(Information given Opens)
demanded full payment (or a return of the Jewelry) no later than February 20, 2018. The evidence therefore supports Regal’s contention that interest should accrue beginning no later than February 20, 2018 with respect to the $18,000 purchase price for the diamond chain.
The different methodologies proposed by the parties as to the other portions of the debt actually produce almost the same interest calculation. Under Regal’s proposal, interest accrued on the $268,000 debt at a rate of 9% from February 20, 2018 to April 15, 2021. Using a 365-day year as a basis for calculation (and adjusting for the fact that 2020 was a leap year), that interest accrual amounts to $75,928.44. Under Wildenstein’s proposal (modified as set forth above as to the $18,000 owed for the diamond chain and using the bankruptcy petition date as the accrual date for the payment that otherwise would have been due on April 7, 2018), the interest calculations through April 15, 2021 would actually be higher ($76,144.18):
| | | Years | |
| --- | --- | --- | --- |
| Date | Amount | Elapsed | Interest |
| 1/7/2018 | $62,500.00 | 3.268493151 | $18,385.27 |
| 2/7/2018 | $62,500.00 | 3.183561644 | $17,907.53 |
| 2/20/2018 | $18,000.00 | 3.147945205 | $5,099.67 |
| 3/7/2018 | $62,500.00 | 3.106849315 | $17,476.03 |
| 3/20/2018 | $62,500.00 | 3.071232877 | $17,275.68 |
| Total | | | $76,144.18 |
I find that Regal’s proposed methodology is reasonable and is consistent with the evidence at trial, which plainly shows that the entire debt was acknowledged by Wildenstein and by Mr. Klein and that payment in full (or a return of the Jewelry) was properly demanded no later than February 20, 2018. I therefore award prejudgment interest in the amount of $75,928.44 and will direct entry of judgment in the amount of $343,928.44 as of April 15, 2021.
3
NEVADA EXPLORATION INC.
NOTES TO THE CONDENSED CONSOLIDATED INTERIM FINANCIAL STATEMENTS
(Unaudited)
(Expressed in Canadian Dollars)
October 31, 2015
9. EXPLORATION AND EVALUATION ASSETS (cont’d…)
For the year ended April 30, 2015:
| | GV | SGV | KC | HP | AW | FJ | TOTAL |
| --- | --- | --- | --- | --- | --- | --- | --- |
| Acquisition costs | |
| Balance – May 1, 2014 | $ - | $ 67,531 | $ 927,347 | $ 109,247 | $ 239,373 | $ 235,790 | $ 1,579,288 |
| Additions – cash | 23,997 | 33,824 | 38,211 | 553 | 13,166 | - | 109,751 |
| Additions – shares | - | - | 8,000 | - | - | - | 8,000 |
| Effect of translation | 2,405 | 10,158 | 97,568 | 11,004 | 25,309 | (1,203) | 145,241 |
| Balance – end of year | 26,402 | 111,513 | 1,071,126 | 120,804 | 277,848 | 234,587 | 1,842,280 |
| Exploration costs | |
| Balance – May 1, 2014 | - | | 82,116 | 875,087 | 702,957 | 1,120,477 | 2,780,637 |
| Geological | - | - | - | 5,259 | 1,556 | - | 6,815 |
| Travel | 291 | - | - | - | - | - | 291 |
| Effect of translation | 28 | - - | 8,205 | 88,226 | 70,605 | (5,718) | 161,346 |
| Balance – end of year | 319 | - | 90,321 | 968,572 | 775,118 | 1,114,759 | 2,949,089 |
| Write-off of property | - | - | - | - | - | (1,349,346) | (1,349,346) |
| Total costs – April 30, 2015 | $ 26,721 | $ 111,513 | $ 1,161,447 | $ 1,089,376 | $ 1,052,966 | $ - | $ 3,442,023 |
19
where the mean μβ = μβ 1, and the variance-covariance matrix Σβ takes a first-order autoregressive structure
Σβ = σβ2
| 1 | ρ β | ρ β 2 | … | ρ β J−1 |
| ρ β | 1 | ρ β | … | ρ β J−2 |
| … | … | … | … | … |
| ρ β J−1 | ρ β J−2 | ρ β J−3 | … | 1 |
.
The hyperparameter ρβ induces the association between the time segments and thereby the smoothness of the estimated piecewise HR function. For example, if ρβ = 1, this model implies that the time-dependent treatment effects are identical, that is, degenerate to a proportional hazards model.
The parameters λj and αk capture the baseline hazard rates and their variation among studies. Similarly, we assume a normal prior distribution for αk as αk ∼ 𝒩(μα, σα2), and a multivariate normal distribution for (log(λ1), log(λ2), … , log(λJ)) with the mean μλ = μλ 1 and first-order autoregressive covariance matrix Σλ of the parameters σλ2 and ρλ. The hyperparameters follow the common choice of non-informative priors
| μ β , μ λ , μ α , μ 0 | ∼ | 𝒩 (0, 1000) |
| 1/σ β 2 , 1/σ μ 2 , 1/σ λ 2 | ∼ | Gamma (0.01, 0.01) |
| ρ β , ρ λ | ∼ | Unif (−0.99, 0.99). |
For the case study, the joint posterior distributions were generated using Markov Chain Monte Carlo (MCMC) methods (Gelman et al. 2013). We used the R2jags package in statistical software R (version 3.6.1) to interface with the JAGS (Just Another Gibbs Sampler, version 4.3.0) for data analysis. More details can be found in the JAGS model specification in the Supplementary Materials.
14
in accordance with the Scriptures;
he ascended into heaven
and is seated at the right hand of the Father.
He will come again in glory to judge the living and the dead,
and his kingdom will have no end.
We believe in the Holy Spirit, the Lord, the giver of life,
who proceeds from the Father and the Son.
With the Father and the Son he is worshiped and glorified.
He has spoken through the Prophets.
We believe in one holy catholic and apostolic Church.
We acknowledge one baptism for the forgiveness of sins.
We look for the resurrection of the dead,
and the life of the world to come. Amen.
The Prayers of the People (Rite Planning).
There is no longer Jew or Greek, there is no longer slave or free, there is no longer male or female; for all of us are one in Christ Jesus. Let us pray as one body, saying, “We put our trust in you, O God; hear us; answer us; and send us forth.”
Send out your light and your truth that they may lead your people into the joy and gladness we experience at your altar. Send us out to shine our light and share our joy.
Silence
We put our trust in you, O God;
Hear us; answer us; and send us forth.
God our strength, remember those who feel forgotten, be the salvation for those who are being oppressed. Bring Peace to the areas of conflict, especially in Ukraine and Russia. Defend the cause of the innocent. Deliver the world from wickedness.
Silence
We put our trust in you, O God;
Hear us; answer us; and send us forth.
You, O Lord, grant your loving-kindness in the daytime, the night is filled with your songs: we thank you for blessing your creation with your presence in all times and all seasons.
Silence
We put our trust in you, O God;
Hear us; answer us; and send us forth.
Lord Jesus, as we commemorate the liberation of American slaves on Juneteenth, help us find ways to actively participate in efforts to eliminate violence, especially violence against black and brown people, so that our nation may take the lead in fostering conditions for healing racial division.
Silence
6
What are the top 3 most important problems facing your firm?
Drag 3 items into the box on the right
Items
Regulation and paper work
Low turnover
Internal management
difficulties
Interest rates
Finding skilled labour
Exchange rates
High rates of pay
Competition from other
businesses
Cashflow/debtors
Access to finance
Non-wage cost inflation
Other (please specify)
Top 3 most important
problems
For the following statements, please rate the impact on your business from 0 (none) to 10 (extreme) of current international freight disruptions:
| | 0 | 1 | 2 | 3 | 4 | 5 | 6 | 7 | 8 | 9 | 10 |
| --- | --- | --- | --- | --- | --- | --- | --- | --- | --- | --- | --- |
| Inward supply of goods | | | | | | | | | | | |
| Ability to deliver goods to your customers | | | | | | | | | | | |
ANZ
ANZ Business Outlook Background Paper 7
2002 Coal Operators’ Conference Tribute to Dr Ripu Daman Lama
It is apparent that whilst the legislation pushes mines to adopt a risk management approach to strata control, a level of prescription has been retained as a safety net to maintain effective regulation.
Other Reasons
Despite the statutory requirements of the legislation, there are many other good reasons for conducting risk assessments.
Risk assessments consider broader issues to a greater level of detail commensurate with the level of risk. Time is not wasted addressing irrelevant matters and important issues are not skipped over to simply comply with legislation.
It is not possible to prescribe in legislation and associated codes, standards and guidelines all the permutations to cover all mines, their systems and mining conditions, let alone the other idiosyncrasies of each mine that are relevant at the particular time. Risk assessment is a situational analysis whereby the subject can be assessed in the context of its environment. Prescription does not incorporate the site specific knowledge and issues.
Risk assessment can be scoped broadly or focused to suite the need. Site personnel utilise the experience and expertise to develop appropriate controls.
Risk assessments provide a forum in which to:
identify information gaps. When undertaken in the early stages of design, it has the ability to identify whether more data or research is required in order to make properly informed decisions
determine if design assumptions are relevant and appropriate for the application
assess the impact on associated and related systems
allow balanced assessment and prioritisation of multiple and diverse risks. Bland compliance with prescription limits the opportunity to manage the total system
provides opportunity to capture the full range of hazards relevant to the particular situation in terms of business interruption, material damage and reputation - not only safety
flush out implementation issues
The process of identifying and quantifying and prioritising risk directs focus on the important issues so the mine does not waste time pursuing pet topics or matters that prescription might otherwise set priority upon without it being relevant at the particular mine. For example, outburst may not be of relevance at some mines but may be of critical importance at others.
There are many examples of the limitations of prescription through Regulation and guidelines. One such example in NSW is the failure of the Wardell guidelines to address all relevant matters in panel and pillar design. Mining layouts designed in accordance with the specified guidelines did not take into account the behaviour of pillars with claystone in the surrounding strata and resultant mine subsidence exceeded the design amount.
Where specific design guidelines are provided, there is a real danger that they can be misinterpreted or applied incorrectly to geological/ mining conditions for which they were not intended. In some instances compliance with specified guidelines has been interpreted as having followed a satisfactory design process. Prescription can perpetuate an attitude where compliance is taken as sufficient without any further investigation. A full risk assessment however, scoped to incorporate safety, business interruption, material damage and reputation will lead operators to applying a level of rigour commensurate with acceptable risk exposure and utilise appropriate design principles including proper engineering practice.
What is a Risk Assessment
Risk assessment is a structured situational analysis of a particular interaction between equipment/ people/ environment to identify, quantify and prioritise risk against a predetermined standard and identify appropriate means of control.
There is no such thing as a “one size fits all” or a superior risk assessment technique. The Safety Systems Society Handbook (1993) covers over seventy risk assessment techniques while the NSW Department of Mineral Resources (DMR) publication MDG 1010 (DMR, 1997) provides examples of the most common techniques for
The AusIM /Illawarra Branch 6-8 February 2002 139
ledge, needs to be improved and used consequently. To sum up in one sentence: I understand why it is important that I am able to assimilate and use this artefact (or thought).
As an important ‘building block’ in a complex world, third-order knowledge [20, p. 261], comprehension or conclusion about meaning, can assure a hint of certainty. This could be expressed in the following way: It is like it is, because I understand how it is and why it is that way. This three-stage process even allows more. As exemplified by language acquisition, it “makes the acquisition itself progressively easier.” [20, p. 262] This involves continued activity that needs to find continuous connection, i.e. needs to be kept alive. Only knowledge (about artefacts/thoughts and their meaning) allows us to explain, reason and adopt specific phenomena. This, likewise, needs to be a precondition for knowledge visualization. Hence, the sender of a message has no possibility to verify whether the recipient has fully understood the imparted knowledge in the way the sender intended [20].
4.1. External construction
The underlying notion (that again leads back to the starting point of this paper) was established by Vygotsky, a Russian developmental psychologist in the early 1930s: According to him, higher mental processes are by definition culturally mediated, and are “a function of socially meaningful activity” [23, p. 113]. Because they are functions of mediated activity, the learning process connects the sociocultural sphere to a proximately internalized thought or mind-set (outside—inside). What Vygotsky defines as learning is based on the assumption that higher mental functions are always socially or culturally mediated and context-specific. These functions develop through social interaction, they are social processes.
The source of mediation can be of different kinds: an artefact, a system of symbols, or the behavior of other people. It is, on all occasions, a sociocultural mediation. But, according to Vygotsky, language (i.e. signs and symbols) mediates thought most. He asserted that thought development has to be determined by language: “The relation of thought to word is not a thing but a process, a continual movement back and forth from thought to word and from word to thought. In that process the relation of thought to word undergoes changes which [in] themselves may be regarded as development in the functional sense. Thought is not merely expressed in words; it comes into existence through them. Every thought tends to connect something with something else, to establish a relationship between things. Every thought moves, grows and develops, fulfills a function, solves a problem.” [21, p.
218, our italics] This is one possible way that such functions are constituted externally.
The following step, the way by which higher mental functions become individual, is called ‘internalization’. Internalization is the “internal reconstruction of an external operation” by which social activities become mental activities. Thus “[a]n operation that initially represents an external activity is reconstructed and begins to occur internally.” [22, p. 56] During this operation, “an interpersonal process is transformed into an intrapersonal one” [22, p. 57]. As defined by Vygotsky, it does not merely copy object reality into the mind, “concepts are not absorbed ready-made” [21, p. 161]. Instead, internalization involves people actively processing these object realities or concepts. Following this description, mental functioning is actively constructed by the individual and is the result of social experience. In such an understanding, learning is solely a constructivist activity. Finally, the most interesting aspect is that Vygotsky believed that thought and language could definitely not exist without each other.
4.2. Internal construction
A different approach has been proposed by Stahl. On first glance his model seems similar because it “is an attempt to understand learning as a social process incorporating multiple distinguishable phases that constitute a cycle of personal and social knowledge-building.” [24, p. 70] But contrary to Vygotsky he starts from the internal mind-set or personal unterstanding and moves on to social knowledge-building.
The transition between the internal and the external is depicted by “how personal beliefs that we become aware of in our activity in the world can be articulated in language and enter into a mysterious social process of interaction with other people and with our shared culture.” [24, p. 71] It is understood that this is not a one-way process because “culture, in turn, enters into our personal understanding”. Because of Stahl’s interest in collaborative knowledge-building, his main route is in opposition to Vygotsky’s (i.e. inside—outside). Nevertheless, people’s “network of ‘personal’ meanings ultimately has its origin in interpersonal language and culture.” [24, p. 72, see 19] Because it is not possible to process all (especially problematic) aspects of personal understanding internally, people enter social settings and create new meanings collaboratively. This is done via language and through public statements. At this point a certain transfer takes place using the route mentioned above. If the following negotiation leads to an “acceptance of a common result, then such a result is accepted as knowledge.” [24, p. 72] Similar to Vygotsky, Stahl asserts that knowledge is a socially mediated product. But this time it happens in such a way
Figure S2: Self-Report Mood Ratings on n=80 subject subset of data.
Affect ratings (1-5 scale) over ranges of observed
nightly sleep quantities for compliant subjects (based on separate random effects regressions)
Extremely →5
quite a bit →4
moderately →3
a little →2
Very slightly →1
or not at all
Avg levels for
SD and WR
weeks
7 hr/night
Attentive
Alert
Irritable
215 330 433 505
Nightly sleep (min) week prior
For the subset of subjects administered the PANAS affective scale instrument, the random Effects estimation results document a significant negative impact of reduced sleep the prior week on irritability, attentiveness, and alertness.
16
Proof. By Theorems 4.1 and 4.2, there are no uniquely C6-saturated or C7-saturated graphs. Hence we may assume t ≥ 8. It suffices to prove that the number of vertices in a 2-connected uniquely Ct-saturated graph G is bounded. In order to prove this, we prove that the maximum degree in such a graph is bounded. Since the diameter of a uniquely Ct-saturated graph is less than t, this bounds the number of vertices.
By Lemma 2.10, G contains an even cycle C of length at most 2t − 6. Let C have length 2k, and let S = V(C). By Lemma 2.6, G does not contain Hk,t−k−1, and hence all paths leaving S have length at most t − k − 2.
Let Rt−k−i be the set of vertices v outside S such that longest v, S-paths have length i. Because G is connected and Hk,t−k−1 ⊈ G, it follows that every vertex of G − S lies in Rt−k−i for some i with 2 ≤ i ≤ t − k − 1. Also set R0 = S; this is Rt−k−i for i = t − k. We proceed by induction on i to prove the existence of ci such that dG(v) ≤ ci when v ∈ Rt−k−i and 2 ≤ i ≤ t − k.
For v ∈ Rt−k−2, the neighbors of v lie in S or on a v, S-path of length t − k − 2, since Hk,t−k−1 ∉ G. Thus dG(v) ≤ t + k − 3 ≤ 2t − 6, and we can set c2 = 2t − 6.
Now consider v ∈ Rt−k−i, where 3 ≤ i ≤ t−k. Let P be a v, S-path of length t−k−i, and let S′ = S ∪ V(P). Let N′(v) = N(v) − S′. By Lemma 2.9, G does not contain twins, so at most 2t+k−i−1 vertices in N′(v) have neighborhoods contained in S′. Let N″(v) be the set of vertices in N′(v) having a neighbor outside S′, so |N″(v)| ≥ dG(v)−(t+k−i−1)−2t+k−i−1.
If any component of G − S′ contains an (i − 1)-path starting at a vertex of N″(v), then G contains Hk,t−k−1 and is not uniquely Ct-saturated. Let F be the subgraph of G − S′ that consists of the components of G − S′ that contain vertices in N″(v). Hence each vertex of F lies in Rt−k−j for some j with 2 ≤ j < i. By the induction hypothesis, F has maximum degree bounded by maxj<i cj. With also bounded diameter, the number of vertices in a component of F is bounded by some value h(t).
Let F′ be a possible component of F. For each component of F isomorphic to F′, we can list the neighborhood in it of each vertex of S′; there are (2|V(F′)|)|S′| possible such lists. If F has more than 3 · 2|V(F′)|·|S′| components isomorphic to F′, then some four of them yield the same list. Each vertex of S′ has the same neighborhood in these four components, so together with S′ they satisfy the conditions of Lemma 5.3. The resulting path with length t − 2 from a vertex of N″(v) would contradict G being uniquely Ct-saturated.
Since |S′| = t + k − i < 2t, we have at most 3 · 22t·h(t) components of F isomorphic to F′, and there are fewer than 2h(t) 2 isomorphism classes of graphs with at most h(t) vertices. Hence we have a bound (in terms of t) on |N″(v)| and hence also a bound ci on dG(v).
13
(Information given Closes)
- [Problem details]
Check each line of the data above for the word "costs" and say how many lines have it. Give the number alone.

- [Result for this exercise]
3